On the property IR of Friis and Rørdam

Abstract

Lin solved a longstanding problem as follows. For each $ϵ>0$, there is $\delta >0$ such that, if $h$ and $k$ are self-adjoint contractive $n\times n$ matrices and $\Vert hk-kh\Vert <\delta$, then there are commuting self-adjoint matrices $h\text{'}$ and $k\text{'}$ such that $\Vert h\text{'}-h\Vert$, $\Vert k\text{'}-k\Vert <ϵ$. Here $\delta$ depends only on $ϵ$ and not on $n$. Friis and Rørdam greatly simplified Lin’s proof by using a property they called $\mathit{IR}$. They also generalized Lin’s result by showing that the matrix algebras can be replaced by any $C^{\ast }$-algebras satisfying $\mathit{IR}$. The purpose of this paper is to study the property $\mathit{IR}$. One of our results shows how $\mathit{IR}$ behaves for $C^{\ast }$-algebra extensions.

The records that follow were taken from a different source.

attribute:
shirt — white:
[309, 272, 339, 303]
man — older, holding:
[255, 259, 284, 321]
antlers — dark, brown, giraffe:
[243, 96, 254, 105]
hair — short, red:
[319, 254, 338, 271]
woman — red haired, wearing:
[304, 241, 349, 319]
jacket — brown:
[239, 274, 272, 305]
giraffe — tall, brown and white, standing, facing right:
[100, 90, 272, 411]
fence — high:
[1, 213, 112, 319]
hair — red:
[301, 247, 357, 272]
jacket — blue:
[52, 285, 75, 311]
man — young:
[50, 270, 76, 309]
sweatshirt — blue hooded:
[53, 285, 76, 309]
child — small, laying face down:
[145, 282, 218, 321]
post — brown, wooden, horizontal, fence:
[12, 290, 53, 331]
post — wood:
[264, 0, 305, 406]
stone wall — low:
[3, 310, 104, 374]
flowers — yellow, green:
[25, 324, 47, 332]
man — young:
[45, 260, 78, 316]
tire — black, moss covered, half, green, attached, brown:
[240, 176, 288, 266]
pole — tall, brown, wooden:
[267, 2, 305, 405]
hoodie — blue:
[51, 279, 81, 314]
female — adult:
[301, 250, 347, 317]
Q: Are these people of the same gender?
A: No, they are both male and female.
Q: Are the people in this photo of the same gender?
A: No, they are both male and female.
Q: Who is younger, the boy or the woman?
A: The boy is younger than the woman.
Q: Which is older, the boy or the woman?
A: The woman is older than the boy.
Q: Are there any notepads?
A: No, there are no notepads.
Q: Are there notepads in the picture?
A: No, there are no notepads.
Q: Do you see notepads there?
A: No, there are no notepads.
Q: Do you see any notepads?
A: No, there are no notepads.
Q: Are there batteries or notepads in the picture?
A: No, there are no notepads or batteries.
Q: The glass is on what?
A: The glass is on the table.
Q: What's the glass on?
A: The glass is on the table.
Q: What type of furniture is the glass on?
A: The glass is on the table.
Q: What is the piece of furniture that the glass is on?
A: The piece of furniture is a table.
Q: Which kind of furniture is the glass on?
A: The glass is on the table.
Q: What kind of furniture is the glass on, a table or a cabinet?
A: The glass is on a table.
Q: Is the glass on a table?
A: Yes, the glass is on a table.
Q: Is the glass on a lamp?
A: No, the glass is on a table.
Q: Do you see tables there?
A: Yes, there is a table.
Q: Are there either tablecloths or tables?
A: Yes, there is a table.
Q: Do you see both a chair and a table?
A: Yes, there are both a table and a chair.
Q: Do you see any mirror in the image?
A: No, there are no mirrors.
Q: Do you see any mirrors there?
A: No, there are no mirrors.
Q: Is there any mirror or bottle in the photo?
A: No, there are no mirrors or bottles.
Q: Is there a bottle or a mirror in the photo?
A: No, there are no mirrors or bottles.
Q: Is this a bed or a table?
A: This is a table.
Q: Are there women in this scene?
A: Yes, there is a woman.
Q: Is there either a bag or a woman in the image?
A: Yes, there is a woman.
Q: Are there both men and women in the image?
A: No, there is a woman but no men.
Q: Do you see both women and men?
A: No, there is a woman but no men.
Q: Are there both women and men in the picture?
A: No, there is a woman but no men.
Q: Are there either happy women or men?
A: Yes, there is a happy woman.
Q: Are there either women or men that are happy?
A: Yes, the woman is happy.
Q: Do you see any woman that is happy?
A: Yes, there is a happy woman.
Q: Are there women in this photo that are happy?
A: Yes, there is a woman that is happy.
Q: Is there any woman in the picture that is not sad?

Other results concern nonstable $K$-theory. One shows that $\mathit{IR}$ (at least the stable version) implies a cancellation property for projections which is intermediate between the strong cancellation satisfied by $C^{\ast }$-algebras of stable rank $1$ and the weak cancellation defined in a 2014 paper by Pedersen and the author.